REQUIRED WORK:
Your answer should be the lines below from the one holding "stiční disclaimer" through the one holding "góp phần nâng cao đời sống người dân", copied exactly and with nothing else.

Saved data entries:
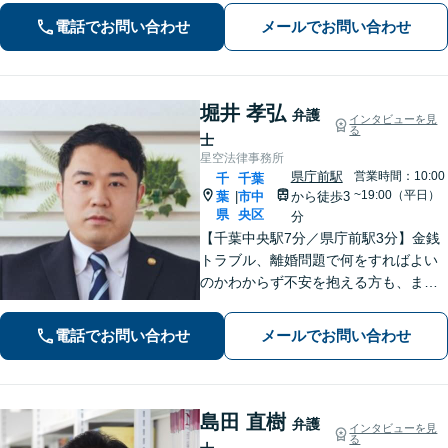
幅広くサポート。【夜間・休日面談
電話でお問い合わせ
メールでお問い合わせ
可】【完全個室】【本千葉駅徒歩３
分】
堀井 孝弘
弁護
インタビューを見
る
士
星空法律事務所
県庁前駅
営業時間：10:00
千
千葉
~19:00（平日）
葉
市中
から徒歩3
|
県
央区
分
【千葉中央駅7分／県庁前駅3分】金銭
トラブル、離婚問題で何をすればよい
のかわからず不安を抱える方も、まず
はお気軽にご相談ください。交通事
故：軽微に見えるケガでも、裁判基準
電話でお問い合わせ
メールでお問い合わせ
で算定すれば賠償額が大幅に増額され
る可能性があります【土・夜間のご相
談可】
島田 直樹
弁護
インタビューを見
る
...
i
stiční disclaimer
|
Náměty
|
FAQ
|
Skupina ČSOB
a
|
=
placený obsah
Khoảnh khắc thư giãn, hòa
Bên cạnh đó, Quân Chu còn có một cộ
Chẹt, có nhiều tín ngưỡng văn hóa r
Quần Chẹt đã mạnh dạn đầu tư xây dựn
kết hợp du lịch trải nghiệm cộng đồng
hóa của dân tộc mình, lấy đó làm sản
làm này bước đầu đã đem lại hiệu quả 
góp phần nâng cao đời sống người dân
...
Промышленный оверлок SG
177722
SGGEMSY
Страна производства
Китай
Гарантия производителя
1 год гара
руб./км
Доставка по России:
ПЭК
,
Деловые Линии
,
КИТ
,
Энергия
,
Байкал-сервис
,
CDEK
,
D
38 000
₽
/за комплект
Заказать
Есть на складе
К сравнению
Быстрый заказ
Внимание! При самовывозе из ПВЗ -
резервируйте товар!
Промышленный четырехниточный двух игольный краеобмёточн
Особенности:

EXERCISE RESPONSE:
stiční disclaimer
|
Náměty
|
FAQ
|
Skupina ČSOB
a
|
=
placený obsah
Khoảnh khắc thư giãn, hòa
Bên cạnh đó, Quân Chu còn có một cộ
Chẹt, có nhiều tín ngưỡng văn hóa r
Quần Chẹt đã mạnh dạn đầu tư xây dựn
kết hợp du lịch trải nghiệm cộng đồng
hóa của dân tộc mình, lấy đó làm sản
làm này bước đầu đã đem lại hiệu quả 
góp phần nâng cao đời sống người dân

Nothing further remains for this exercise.